Come tutti, ho visto le incisioni di Maurits Cornelis Escher innumerevoli volte su libri, mug, manifesti e magliette ma l’originale è un’altra cosa, anche per un artista che si è espresso quasi sempre con il solo bianco e nero.
Alla mostra di Roma al Chiostro del Bramante quelle geometriche metamorfosi, quegli spazi impossibili, quei poetici giochi matematici ci sono tutti, espressi con una tale naturale precisione, una rigorosa morbidezza, da ricordare le incisioni più belle di Dürer.
Dalla bidimensionalità della carta il tratto sottile prende vita, diventa volume, si copre di ombre e viene verso di noi: le mani che disegnano, nella loro semplicità, ti attirano come un mistero e ti avvolgono come una ghirlanda.

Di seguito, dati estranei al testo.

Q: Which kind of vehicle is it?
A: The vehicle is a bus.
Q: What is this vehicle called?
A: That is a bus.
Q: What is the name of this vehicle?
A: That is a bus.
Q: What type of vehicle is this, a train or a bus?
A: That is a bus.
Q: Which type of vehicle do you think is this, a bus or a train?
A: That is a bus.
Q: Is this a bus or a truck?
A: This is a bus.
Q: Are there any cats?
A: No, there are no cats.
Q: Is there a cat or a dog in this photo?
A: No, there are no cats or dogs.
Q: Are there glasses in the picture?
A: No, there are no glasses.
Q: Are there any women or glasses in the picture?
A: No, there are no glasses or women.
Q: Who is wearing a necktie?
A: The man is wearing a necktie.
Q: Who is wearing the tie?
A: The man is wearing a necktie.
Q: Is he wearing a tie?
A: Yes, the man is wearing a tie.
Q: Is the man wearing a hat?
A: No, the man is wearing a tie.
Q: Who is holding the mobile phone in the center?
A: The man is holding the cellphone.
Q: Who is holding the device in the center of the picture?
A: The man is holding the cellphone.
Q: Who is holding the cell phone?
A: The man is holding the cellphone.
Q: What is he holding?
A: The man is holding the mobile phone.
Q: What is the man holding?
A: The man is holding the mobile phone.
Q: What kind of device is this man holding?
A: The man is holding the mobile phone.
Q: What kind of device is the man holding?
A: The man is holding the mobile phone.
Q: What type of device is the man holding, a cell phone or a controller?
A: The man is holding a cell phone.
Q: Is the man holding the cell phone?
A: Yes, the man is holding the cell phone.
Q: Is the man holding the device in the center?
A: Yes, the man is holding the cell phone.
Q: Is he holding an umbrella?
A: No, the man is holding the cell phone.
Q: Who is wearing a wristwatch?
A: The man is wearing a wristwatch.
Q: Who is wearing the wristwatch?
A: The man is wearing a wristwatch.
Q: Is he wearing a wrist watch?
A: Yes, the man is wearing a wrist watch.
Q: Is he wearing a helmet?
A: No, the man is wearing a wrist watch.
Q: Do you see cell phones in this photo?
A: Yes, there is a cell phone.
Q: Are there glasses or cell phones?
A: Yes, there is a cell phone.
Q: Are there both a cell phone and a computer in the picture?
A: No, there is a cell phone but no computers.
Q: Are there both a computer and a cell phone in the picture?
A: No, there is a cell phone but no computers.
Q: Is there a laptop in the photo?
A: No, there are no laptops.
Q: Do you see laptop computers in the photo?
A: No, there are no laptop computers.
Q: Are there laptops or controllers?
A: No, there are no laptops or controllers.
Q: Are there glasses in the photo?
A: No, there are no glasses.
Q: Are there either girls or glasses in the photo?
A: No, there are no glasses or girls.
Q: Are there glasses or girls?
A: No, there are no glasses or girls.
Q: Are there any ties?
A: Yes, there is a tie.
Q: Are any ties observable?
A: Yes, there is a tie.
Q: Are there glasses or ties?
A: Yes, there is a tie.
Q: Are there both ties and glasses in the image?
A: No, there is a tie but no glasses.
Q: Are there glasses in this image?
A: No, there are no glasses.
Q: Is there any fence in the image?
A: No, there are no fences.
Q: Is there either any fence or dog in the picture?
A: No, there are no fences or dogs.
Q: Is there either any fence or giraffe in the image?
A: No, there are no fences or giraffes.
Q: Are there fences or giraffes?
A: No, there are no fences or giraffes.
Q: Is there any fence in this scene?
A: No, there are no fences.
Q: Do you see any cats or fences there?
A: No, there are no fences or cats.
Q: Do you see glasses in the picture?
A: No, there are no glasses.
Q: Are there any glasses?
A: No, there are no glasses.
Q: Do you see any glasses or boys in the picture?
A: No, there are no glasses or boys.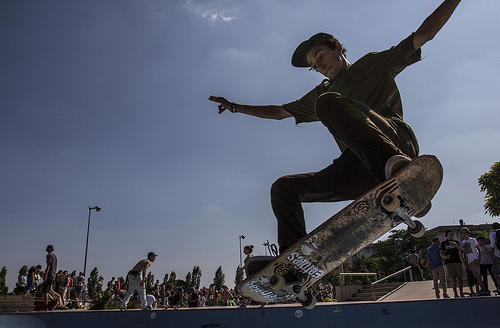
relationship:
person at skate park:
[425, 236, 449, 299] [2, 259, 498, 327]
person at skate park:
[442, 228, 468, 299] [2, 259, 498, 327]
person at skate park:
[459, 226, 490, 297] [2, 259, 498, 327]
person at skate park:
[41, 244, 60, 313] [2, 259, 498, 327]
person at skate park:
[121, 250, 157, 311] [2, 259, 498, 327]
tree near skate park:
[479, 159, 498, 215] [2, 259, 498, 327]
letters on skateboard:
[287, 252, 325, 281] [237, 152, 443, 312]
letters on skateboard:
[248, 280, 282, 303] [237, 152, 443, 312]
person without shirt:
[121, 250, 157, 311] [131, 258, 151, 275]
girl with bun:
[241, 244, 258, 270] [249, 245, 253, 249]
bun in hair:
[249, 245, 253, 249] [243, 245, 255, 254]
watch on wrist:
[231, 101, 236, 114] [228, 102, 240, 115]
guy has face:
[208, 2, 472, 273] [306, 44, 345, 81]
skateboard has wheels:
[237, 152, 443, 312] [381, 193, 425, 239]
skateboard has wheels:
[237, 152, 443, 312] [271, 275, 318, 311]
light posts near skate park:
[238, 233, 246, 274] [2, 259, 498, 327]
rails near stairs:
[370, 264, 414, 306] [348, 279, 405, 303]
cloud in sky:
[191, 4, 242, 26] [1, 5, 497, 285]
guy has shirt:
[208, 2, 472, 273] [282, 32, 423, 152]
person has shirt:
[459, 226, 490, 297] [459, 237, 481, 264]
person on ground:
[425, 236, 449, 299] [2, 301, 499, 326]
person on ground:
[41, 244, 60, 313] [2, 301, 499, 326]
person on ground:
[459, 226, 490, 297] [2, 301, 499, 326]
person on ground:
[182, 286, 200, 308] [2, 301, 499, 326]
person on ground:
[406, 250, 425, 282] [2, 301, 499, 326]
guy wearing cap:
[208, 2, 472, 273] [291, 33, 334, 69]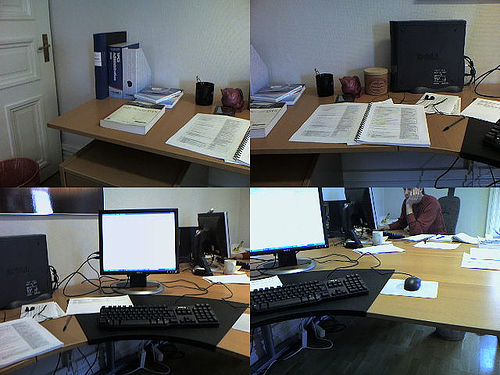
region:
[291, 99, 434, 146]
Open book on the table.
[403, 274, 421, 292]
Black computer mouse on pad.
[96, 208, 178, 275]
Computer monitor on the desk.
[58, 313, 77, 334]
Ink pen on the desk.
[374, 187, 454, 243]
Man sitting at desk.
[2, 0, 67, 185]
White door in the room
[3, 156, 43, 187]
Trash can in the room.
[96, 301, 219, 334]
Black keyboard on the desk.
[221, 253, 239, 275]
White coffee cup on the desk.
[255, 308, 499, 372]
Brown hard wood floor.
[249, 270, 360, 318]
the keyboard is black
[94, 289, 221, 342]
the keyboard is black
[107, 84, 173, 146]
books and papers on the table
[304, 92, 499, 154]
books and papers on the table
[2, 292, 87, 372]
books and papers on the table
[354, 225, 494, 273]
books and papers on the table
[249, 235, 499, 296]
books and papers on the table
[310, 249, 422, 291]
Black computer mouse with long wire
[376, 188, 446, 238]
Man at desk in maroon shirt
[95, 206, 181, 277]
Computer montior with white screen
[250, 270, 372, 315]
Black computer keyboard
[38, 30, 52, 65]
Brass handle of a door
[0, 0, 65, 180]
White door with decorative mouldings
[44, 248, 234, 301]
Wires surrounding a computer monitor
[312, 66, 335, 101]
Pencil holder with a writing instrument in it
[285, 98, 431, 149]
Open spiral notebook with lots of type on the pages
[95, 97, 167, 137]
Closed book with a cream colored cover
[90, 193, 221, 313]
the monitor is on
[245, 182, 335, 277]
the monitor is on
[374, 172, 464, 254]
a man behind the desk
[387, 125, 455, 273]
a man behind the desk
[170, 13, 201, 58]
this is a wall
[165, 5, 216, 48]
the wall is white in color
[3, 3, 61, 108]
this is a door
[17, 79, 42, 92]
the door is white in color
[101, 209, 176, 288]
this is a monitor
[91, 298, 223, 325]
this is a keyboard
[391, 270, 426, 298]
this is a mouse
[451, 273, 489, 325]
this is a table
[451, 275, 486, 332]
the table is wooden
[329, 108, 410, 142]
this is a book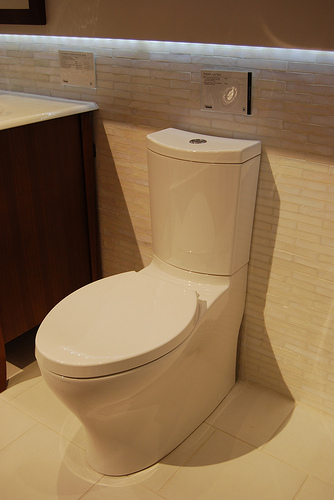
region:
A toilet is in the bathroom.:
[0, 0, 333, 499]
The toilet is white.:
[29, 126, 263, 480]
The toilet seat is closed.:
[30, 266, 202, 379]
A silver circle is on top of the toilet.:
[186, 135, 208, 146]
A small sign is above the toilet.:
[196, 64, 256, 116]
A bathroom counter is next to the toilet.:
[0, 88, 103, 396]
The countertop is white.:
[0, 84, 101, 134]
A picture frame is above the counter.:
[0, 1, 49, 26]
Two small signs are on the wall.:
[52, 43, 256, 118]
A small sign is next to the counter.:
[55, 46, 98, 88]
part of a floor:
[233, 404, 252, 437]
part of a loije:
[228, 442, 248, 485]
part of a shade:
[248, 400, 260, 427]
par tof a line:
[193, 439, 203, 456]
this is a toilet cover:
[24, 269, 166, 378]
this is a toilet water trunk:
[145, 128, 266, 276]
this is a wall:
[260, 56, 333, 389]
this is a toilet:
[35, 120, 272, 474]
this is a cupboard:
[4, 129, 117, 386]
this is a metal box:
[200, 71, 255, 120]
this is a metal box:
[52, 47, 102, 91]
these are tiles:
[0, 388, 332, 495]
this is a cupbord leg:
[0, 343, 6, 394]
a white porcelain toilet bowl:
[32, 255, 249, 475]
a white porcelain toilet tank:
[144, 127, 262, 277]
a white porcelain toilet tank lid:
[146, 127, 261, 163]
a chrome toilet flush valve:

A me, sono sembrate l’emblema delle nostre scritture contemporanee: non c’è più solo la carta, non c’è più solo il digitale, né solo testi brevi, né solo testi lunghi, né solo parola, né solo immagine, ma un flusso continuo in cui trascorriamo, e trascorrendo cambiamo e impariamo.
Ma oltre le nostre scritture ibride Escher disegnava l’infinito.
Il desiderio di visitare la mostra è forte. Speriamo.